The Greek Tycoon's Defiant Bride(6)

By: Lynne Graham

Her son’s yelp of pain jerked Maribel out of her abstraction. Elias had stumbled and bumped his head on the fridge. Tiredness made him clumsy. Maribel lifted him and rubbed his head in sympathy. Tear-drenched, furious brown eyes met hers, for the reverse side of his warmth and energy was a strong will and a temper of volcanic strength and durability. ‘I know, I know,’ she whispered gently, rocking him until his annoyance ebbed and his impossibly long black lashes began to droop.

She took him upstairs to the bright and cheerful nursery she had decorated with painstaking care and enjoyment. Removing his shoes and jacket, she settled him down in his cot with soothing murmurs. He went out like a light, yet she knew he wouldn’t stay horizontal for very long. In sleep, he looked angelic and peaceful, but awake he could lay claim to neither trait. She watched him for a couple of minutes, involuntarily drawn into tracing the physical likeness that could only strike her with powerful effect on the same day that she had seen his father again. She wondered if her son was the only decent thing that Leonidas Pallis had ever created. It was a fight to get a grip on her thoughts again.

Accompanied by Mouse, Maribel went into the small sunlit room she used as a study and got straight down to marking the pile of essays awaiting her attention. Some time later, Mouse barked and nudged at her arm with an anxious whine. Ten seconds after that warning, she heard the approach of a car and she pushed back her chair. She was walking into the hall when she registered that other vehicles appeared to be arriving at the same time. Her brow furrowed in bewilderment, for she received few visitors and never in car loads.

Glancing out of the window, she stilled in consternation, for a long gleaming limousine now obscured her view of the garden and the field beyond it. Who else could it be but Leonidas Pallis? Her paralysis lasted for only a moment before she raced into the lounge, gathered up the toys lying on the rug and threw them into the toy box, which she thrust at frantic speed behind the sofa. The bell went even before she straightened from that task. She caught a glimpse of herself in the mirror: her blue eyes were wide with fear, and her face was pale as death. She rubbed her cheeks to restore some natural colour while apprehension made her mind race. What the heck was Leonidas doing here? How could he possibly have found out where she lived? And why should he have even wanted to know? The bell rang again in a shrill, menacing burst. She recalled the Pallis impatience all too well.

A dark sense of foreboding nudging at her, Maribel opened the door.

‘Surprise…surprise,’ Leonidas drawled softly.

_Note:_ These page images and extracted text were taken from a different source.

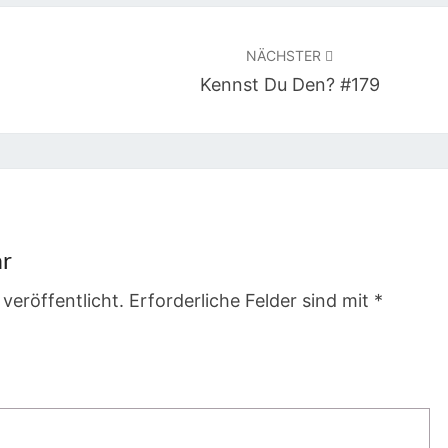
NÄCHSTER
Kennst Du Den? #179
ar
veröffentlicht.
Erforderliche Felder sind mit
*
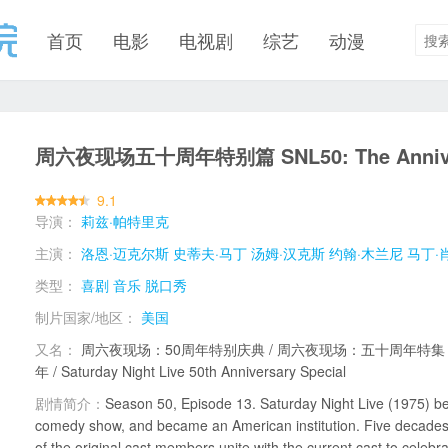
首页
电影
电视剧
综艺
动漫
周六夜现场五十周年特别篇 SNL50: The Annivers
9.1
导演：
莉兹·帕特里克
主演：
洛恩·迈克尔斯
史蒂夫·马丁
汤姆·汉克斯
约翰·木兰尼
马丁·
类型：
喜剧
音乐
脱口秀
制片国家/地区：
美国
又名：
周六夜现场：50周年特别庆典 / 周六夜现场：五十周年特集 / S
年 / Saturday Night Live 50th Anniversary Special
剧情简介：
Season 50, Episode 13. Saturday Night Live (1975) b
comedy show, and became an American institution. Five decades 
of the original cast members unite with the current cast to celebra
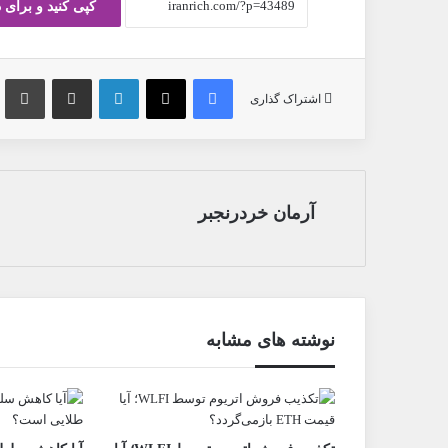
کپی کنید و برای 
فیس بوک
X
لینکدین
ارسال ایمیل
چ
اشتراک گذاری
آرمان خردرنجبر
نوشته های مشابه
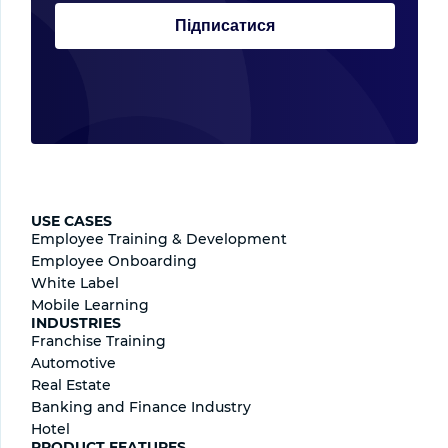
Підписатися
USE CASES
Employee Training & Development
Employee Onboarding
White Label
Mobile Learning
INDUSTRIES
Franchise Training
Automotive
Real Estate
Banking and Finance Industry
Hotel
PRODUCT FEATURES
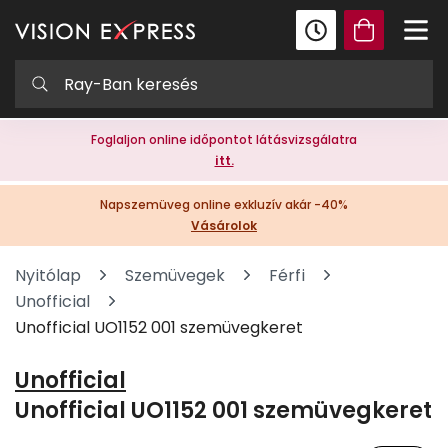
Foglaljon online időpontot látásvizsgálatra
itt.
Napszemüveg online exkluzív akár -40%
Vásárolok
Nyitólap
Szemüvegek
Férfi
Unofficial
Unofficial UO1152 001 szemüvegkeret
Unofficial
Unofficial UO1152 001 szemüvegkeret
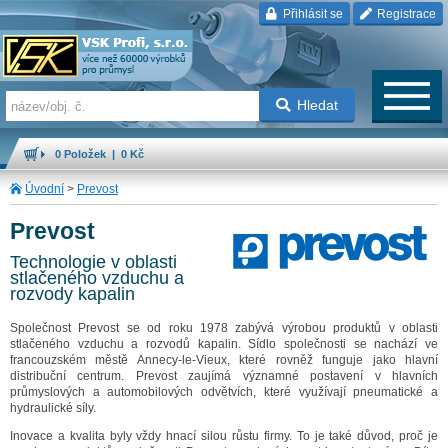
Přihlásit se
Registrace
Hledat
0 Položek | 0 Kč
Úvodní
>
Prevost
Prevost
Technologie v oblasti
stlačeného vzduchu a
rozvody kapalin
Společnost Prevost se od roku 1978 zabývá výrobou produktů v oblasti
stlačeného vzduchu a rozvodů kapalin. Sídlo společnosti se nachází ve
francouzském městě Annecy-le-Vieux, které rovněž funguje jako hlavní
distribuční centrum. Prevost zaujímá významné postavení v hlavních
průmyslových a automobilových odvětvích, které využívají pneumatické a
hydraulické síly.
Inovace a kvalita byly vždy hnací silou růstu firmy. To je také důvod, proč je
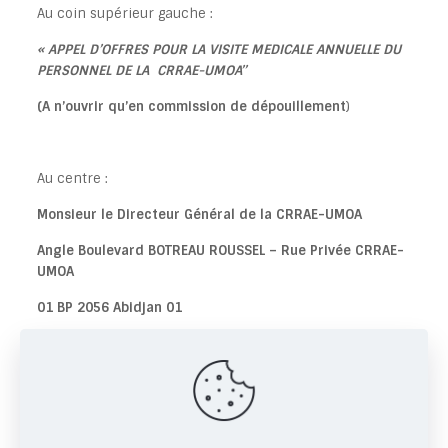
Au coin supérieur gauche :
« APPEL D’OFFRES POUR LA VISITE MEDICALE ANNUELLE DU
PERSONNEL DE LA CRRAE-UMOA’’
(A n’ouvrir qu’en commission de dépouillement
)
Au centre :
Monsieur le Directeur Général de la CRRAE-UMOA
Angle Boulevard BOTREAU ROUSSEL – Rue Privée CRRAE-
UMOA
01 BP 2056 Abidjan 01
CÔTE D’IVOIRE
Share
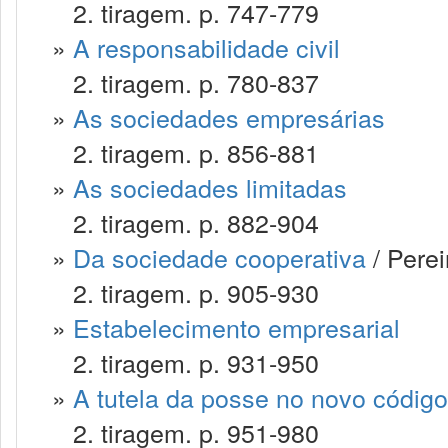
2. tiragem. p. 747-779
»
A responsabilidade civil
2. tiragem. p. 780-837
»
As sociedades empresárias
2. tiragem. p. 856-881
»
As sociedades limitadas
2. tiragem. p. 882-904
»
Da sociedade cooperativa
/ Perei
2. tiragem. p. 905-930
»
Estabelecimento empresarial
2. tiragem. p. 931-950
»
A tutela da posse no novo código 
2. tiragem. p. 951-980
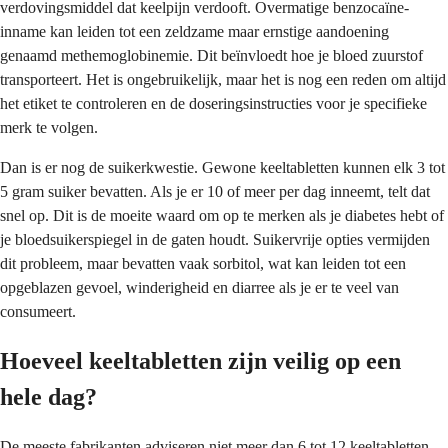
verdovingsmiddel dat keelpijn verdooft. Overmatige benzocaïne-
inname kan leiden tot een zeldzame maar ernstige aandoening
genaamd methemoglobinemie. Dit beïnvloedt hoe je bloed zuurstof
transporteert. Het is ongebruikelijk, maar het is nog een reden om altijd
het etiket te controleren en de doseringsinstructies voor je specifieke
merk te volgen.
Dan is er nog de suikerkwestie. Gewone keeltabletten kunnen elk 3 tot
5 gram suiker bevatten. Als je er 10 of meer per dag inneemt, telt dat
snel op. Dit is de moeite waard om op te merken als je diabetes hebt of
je bloedsuikerspiegel in de gaten houdt. Suikervrije opties vermijden
dit probleem, maar bevatten vaak sorbitol, wat kan leiden tot een
opgeblazen gevoel, winderigheid en diarree als je er te veel van
consumeert.
Hoeveel keeltabletten zijn veilig op een
hele dag?
De meeste fabrikanten adviseren niet meer dan 6 tot 12 keeltabletten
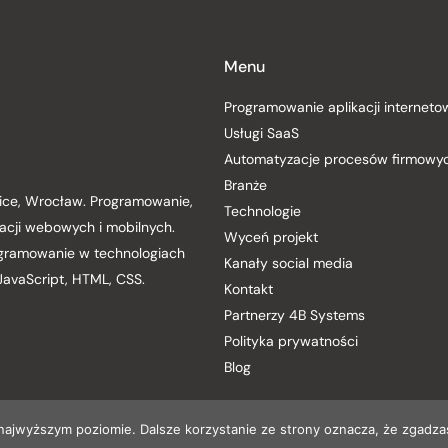
Menu
Programowanie aplikacji internet
Usługi SaaS
Automatyzacje procesów firmowy
Branże
wice, Wrocław. Programowanie,
Technologie
acji webowych i mobilnych.
Wyceń projekt
ogramowanie w technologiach
Kanały social media
 JavaScript, HTML, CSS.
Kontakt
Partnerzy 4B Systems
Polityka prywatności
Blog
 najwyższym poziomie. Dalsze korzystanie ze strony oznacza, że zgadzas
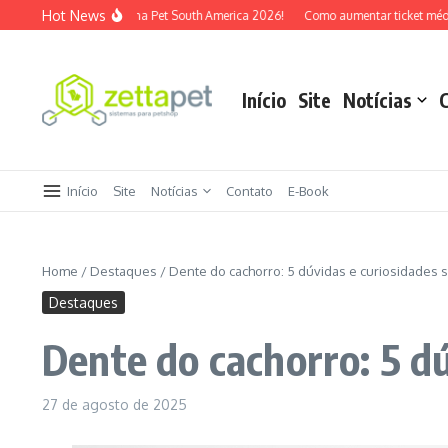
Ir para o conteúdo
Hot News
O ZettaPet estará na Pet South America 2026!
Como aumentar ticket médio pet
Início
Site
Notícias
Início
Site
Notícias
Contato
E-Book
Home
/
Destaques
/
Dente do cachorro: 5 dúvidas e curiosidades 
Destaques
Dente do cachorro: 5 d
27 de agosto de 2025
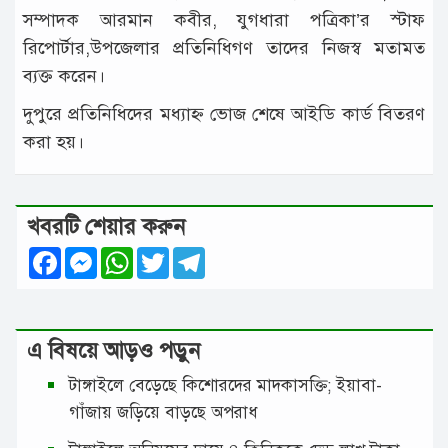
সম্পাদক আরমান কবীর, যুগধারা পত্রিকা’র স্টাফ
রিপোর্টার,উপজেলার প্রতিনিধিগণ তাদের নিজস্ব মতামত
ব্যক্ত করেন।
দুপুরে প্রতিনিধিদের মধ্যাহ্ন ভোজ শেষে আইডি কার্ড বিতরণ
করা হয়।
খবরটি শেয়ার করুন
Facebook
Messenger
WhatsApp
Twitter
Telegram
এ বিষয়ে আড়ও পড়ুন
টাঙ্গাইলে বেড়েছে কিশোরদের মাদকাসক্তি; ইয়াবা-
গাঁজায় জড়িয়ে বাড়ছে অপরাধ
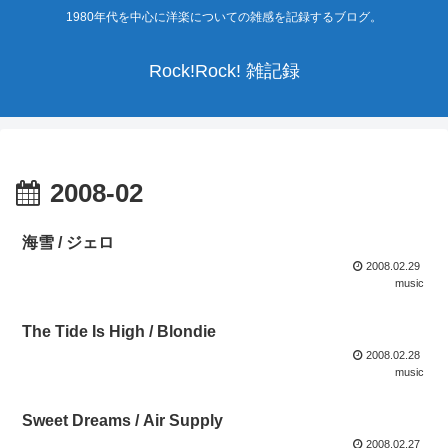
1980年代を中心に洋楽についての雑感を記録するブログ。
Rock!Rock! 雑記録
2008-02
海雪 / ジェロ
2008.02.29
music
The Tide Is High / Blondie
2008.02.28
music
Sweet Dreams / Air Supply
2008.02.27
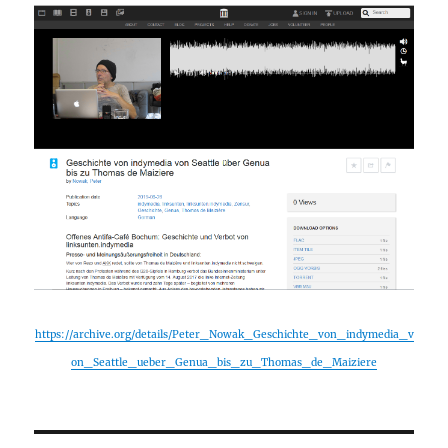
https://archive.org/details/Peter_Nowak_Geschichte_von_indymedia_v
on_Seattle_ueber_Genua_bis_zu_Thomas_de_Maiziere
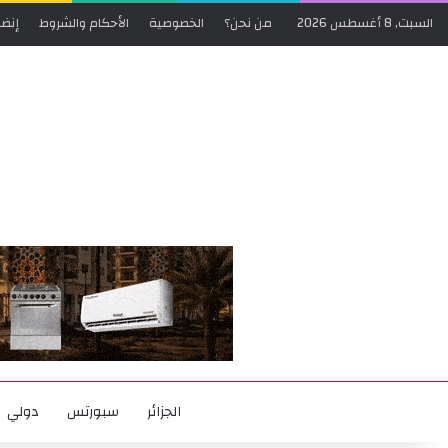
السبت, 8 أغسطس 2026
من نحن؟
الخصوصية
الأحكام والشروط
إنضم
الجزائر
سبورتس
دولي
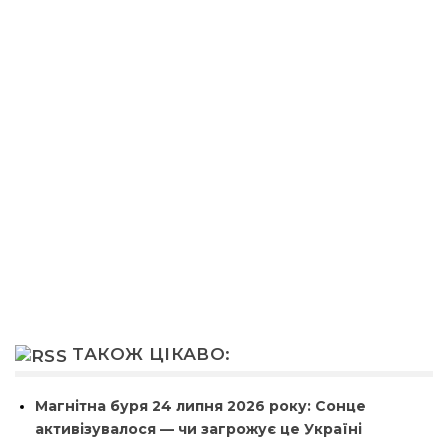
ТАКОЖ ЦІКАВО:
Магнітна буря 24 липня 2026 року: Сонце
активізувалося — чи загрожує це Україні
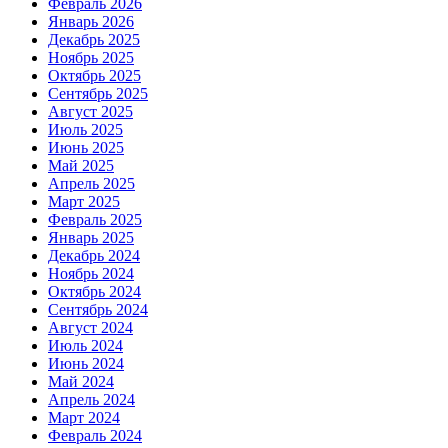
Февраль 2026
Январь 2026
Декабрь 2025
Ноябрь 2025
Октябрь 2025
Сентябрь 2025
Август 2025
Июль 2025
Июнь 2025
Май 2025
Апрель 2025
Март 2025
Февраль 2025
Январь 2025
Декабрь 2024
Ноябрь 2024
Октябрь 2024
Сентябрь 2024
Август 2024
Июль 2024
Июнь 2024
Май 2024
Апрель 2024
Март 2024
Февраль 2024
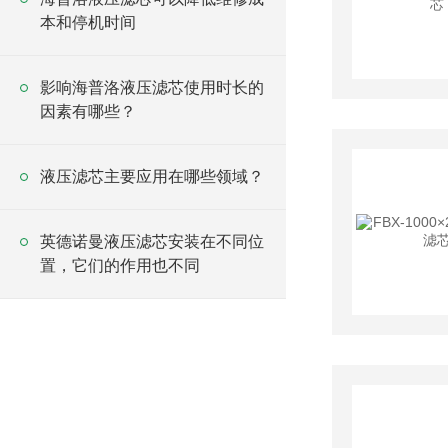
本和停机时间
影响海普洛液压滤芯使用时长的
因素有哪些？
液压滤芯主要应用在哪些领域？
英德诺曼液压滤芯安装在不同位
置，它们的作用也不同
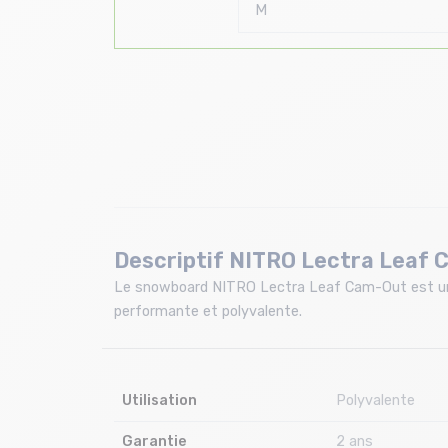
Descriptif NITRO Lectra Leaf
Le snowboard NITRO Lectra Leaf Cam-Out est une 
performante et polyvalente.
Utilisation
Polyvalente
Garantie
2 ans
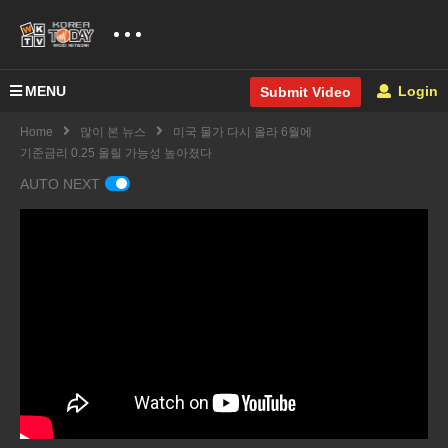
MENU
Login
Submit Video
Home
많이 본 뉴스
미국 물가 다시 올라 6월에
기준금리 0.25 올릴 가능성 높아졌다
AUTO NEXT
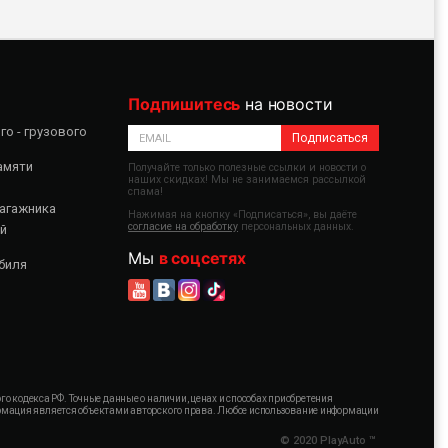
Подпишитесь
на новости
о - грузового
Подписаться
амяти
Получайте только полезные ссылки и новости о
наших скидках! Мы не занимаемся рассылкой
спама!
агажника
Нажимая на кнопку «Подписаться», вы даёте
согласие на обработку
персональных данных.
й
Мы
в соцсетях
биля
 кодекса РФ. Точные данные о наличии, ценах и способах приобретения
формация является объектами авторского права. Любое использование информации
© 2020 PlayAuto ™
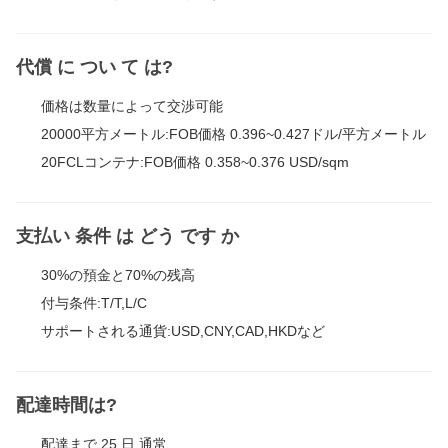
代償 に つい て は?
価格は数量によって交渉可能
20000平方メートル:FOB価格 0.396~0.427ドル/平方メートル
20FCLコンテナ:FOB価格 0.358~0.376 USD/sqm
支払い 条件 は どう です か
30%の預金と70%の残高
付与条件:T/T,L/C
サポートされる通貨:USD,CNY,CAD,HKDなど
配達時間は?
配達まで 25 日 通常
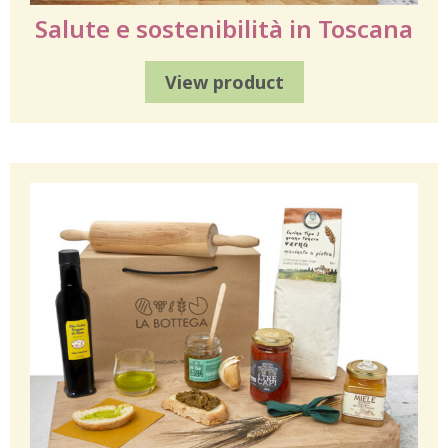
Salute e sostenibilità in Toscana
View product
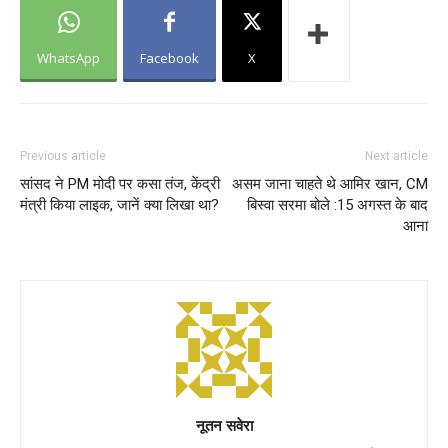
WhatsApp
Facebook
X
Previous article
Next article
सांसद ने PM मोदी पर कसा तंज, केंद्री
असम जाना चाहते थे आमिर खान, CM
मंत्री किया लाइक, जानें क्या लिखा था?
बिस्वा सरमा बोले :15 अगस्त के बाद
आना
नूतन सवेरा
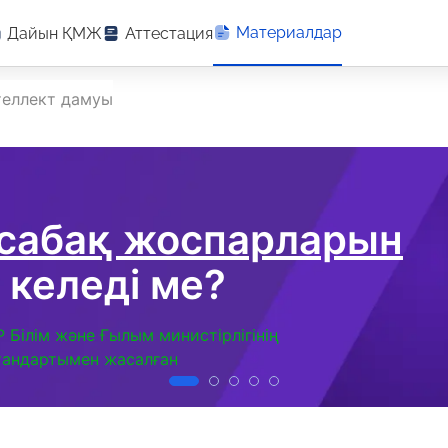
Материалдар
Дайын ҚМЖ
Аттестация
теллект дамуы
 сабақ жоспарларын
 келеді ме?
Р Білім және Ғылым министірлігінің
тандартымен жасалған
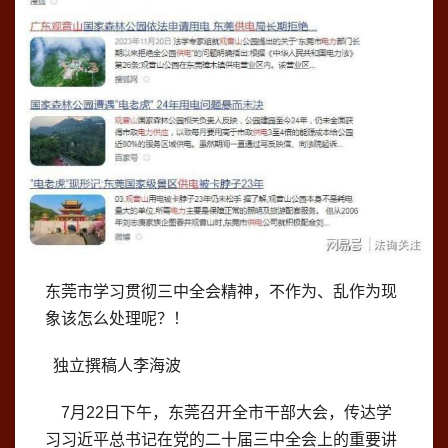
东莞市学习贯彻三中全会精神，不作为、乱作为现
象该怎么处理呢？！
独立撰稿人李海波
7月22日下午，东莞召开全市干部大会，传达学
习习近平总书记在党的二十届三中全会上的重要讲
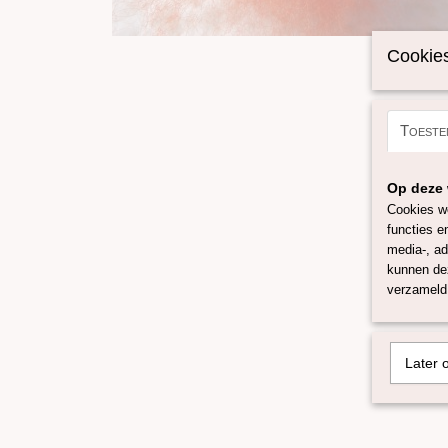
Cookies
Toeste
Op deze 
Cookies wo
functies e
media-, ad
kunnen dez
verzameld 
Later 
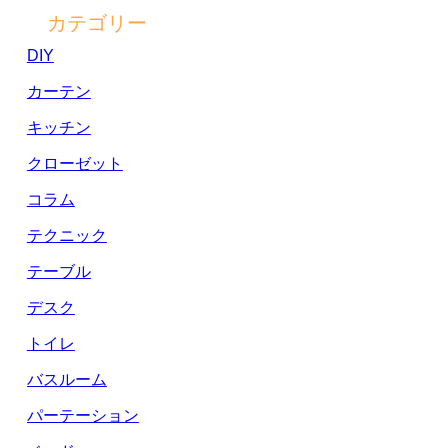
カテゴリー
DIY
カーテン
キッチン
クローゼット
コラム
テクニック
テーブル
デスク
トイレ
バスルーム
パーテーション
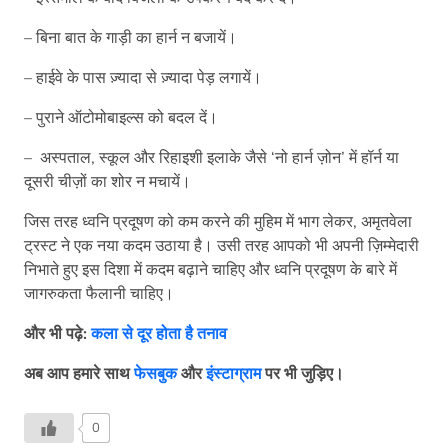
– बिना बात के गाड़ी का हार्न न बजायें।
– हाईवे के पास ज़्यादा से ज़्यादा पेड़ लगायें।
– पुराने ऑटोमोबाइल्स को बदल दें।
– अस्पताल, स्कूल और रिहाइशी इलाके जैसे ‘नो हार्न ज़ोन’ में हॉर्न या
दूसरी चीज़ों का शोर न मचायें।
जिस तरह ध्वनि प्रदूषण को कम करने की मुहिम में भाग लेकर, अमृतवेला
ट्रस्ट ने एक नया कदम उठाया है। उसी तरह आपको भी अपनी ज़िम्मेदारी
निभाते हुए इस दिशा में कदम बढ़ाने चाहिए और ध्वनि प्रदूषण के बारे में
जागरुकता फैलानी चाहिए।
और भी पढ़े:
कला से दूर होता है तनाव
अब आप हमारे साथ
फेसबुक
और
इंस्टाग्राम
पर भी जुड़िए।
0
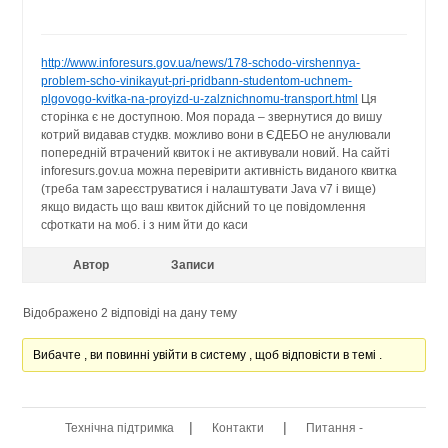
http://www.inforesurs.gov.ua/news/178-schodo-virshennya-
problem-scho-vinikayut-pri-pridbann-studentom-uchnem-
plgovogo-kvitka-na-proyizd-u-zalznichnomu-transport.html
Ця
сторінка є не доступною. Моя порада – звернутися до вишу
котрий видавав студкв. можливо вони в ЄДЕБО не анулювали
попередній втрачений квиток і не активували новий. На сайті
inforesurs.gov.ua можна перевірити активність виданого квитка
(треба там зареєструватися і налаштувати Java v7 і вище)
якщо видасть що ваш квиток дійсний то це повідомлення
сфоткати на моб. і з ним йти до каси
Автор
Записи
Відображено 2 відповіді на дану тему
Вибачте , ви повинні увійти в систему , щоб відповісти в темі .
|
|
Технічна підтримка
Контакти
Питання -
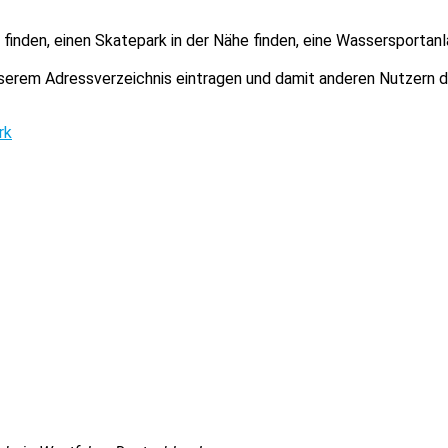
finden, einen Skatepark in der Nähe finden, eine Wassersportanl
unserem Adressverzeichnis eintragen und damit anderen Nutzern 
rk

Unnerved by the sheer smoothness of that greeting, Maribel froze and Leonidas took immediate advantage by stepping over the threshold. Her hand fell from the door as she turned to face him. After what had been a mere stolen glimpse in church, she got her first good look at him. His suit and coat were exquisitely tailored, designer-cut and worn with supreme élan. His height and breadth alone were intimidating, but for a woman his lean sculpted bone structure and utterly gorgeous dark, deep-set eyes had the biggest impact. Nor was that effect the least diminished by the fact that those ebony eyes were as dangerously direct and cutting as a laser beam. A tiny pulse began beating horribly fast at the foot of her throat, interfering with her ability to breathe.

‘So what ever did happen to breakfast?’ Leonidas murmured with honeyed derision.

A crimson tide of colour washed away Maribel’s pallor in a contrast as strong as blood on snow. Shock reverberated through her as he punched an unapologetic hole through the mind-block she had imposed on her memories of that night after Imogen’s funeral, just over two years earlier. Flinching, she tore her gaze from his, hot with shame and taut with disbelief that he should have dared to throw that crack at her in virtually the first sentence he spoke. But then what did Leonidas not dare? The last time she had met his gaze, they had been a good deal closer and he had shaken her awake to murmur with quite shattering cool and command, ‘Make me breakfast while I’m in the shower.’

In remembrance, a wave of dizziness washed over her and her tummy flipped as though she had gone down too fast in a lift. She would have done just about anything to avoid the recollection of his cruel amusement that morning. She had been gone by the time he’d emerged from that shower. She had buried her mistake as deep as she could, confiding in nobody, indeed resolving to take that particular secret to the grave with her. She was ashamed of the events of that night and all too well aware that Leonidas had not even a passing acquaintance with sensations like shame or discomfiture. She was dismayed by the discovery that, even after two years, her defences were still laughably thin. So thin that he could still hurt her, she registered in dismay.